When it came time to really push, my body completely and totally took over. I was actually trying to resist the pushes -- but my body convulsed and bore down of its own will (which is a really good thing). Because I wasn't trying to force push, but rather just let my body do the work itself, it only took three pushes to get the babe to crown. During these pushes, I yelled. Big, ringing, make the room vibrate yells. Everyone (at that point, Margaret and her assistant, Violet, my mom and Alexandra, and Sebastian were in the room) was a bit in awe of these big yells. I was in awe of these big yells. I didn't quite realize they were coming out until they were -- much like the pushes. They grew with the intensity of the push. And then the head came through, and with one last push, Pan shot out, bright pink, arms pumping, screaming right down to the floor.

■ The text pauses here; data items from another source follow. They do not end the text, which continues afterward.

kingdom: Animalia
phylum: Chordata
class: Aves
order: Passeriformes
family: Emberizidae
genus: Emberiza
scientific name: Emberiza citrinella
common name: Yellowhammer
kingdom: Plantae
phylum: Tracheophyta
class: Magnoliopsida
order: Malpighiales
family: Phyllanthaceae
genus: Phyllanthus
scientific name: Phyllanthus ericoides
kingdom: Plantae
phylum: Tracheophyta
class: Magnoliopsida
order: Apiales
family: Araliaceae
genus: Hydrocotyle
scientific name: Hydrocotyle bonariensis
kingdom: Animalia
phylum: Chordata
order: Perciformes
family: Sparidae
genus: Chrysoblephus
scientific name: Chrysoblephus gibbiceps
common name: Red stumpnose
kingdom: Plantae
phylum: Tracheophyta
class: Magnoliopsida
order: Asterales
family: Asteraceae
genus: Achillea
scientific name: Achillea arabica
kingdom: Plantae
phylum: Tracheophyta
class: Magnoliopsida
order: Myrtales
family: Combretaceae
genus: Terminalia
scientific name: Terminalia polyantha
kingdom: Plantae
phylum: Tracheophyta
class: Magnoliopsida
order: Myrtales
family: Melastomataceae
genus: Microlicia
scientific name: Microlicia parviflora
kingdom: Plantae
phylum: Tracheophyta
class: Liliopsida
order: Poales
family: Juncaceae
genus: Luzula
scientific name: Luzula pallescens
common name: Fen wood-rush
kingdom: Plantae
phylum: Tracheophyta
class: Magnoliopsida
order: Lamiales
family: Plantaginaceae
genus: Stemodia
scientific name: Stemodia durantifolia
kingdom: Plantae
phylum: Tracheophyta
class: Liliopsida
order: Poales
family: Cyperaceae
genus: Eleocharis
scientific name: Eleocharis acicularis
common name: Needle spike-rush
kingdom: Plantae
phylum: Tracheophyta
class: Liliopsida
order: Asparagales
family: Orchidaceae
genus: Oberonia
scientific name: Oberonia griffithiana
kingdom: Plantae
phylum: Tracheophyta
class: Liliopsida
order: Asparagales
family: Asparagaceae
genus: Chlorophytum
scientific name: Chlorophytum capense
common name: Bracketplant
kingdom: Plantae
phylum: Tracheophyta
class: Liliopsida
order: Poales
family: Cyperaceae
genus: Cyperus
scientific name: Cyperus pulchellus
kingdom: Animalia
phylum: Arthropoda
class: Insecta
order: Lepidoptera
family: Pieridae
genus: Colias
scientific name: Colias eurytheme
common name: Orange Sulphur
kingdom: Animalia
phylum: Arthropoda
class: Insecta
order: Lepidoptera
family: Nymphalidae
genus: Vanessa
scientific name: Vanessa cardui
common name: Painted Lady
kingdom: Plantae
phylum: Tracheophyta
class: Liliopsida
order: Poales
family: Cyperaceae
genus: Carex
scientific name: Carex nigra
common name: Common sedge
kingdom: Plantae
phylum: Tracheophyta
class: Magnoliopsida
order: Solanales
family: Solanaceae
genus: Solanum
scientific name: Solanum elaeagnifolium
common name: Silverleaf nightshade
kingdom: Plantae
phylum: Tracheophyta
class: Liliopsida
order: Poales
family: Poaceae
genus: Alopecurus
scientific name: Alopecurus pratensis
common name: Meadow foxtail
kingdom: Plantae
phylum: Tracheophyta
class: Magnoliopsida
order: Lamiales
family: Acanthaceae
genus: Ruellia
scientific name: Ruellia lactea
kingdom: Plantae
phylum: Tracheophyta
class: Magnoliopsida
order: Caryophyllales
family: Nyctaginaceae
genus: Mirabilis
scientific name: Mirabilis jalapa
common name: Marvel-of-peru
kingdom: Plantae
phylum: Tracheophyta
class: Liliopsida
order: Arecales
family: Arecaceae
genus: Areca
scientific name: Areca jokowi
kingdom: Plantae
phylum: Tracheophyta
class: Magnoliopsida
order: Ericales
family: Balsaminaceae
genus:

Pan Rainier: Born at 5:10PM on November 18. 8 lb 14 oz. A perfect 10 on the apgar scale, immediately.
It was exhilirating. After he came out, it was as if the last 15 hours hadn't happened. Such a huge rush of joy and relief and awe.
I had torn fairly bad, due to a previous injury I had, and Margaret ended up stitching me up (very gently, I must say) by candlelight with a head lamp as the electricity went out just as she was starting. But with all of that, it was a very beautiful birthing experience. It was the hardest thing I had ever done, and it was scary and painful. But my strongest memory of it all is in color, in the warm glow of the candles that Sebastian lit all over the birthing space. My recollection of the details is a bit shaky, but I can tell you how it felt, how intimate and gorgeous of an experience it really was.
And I can tell you how gloriously happy we were -- and are -- to have this little Pan come into our lives.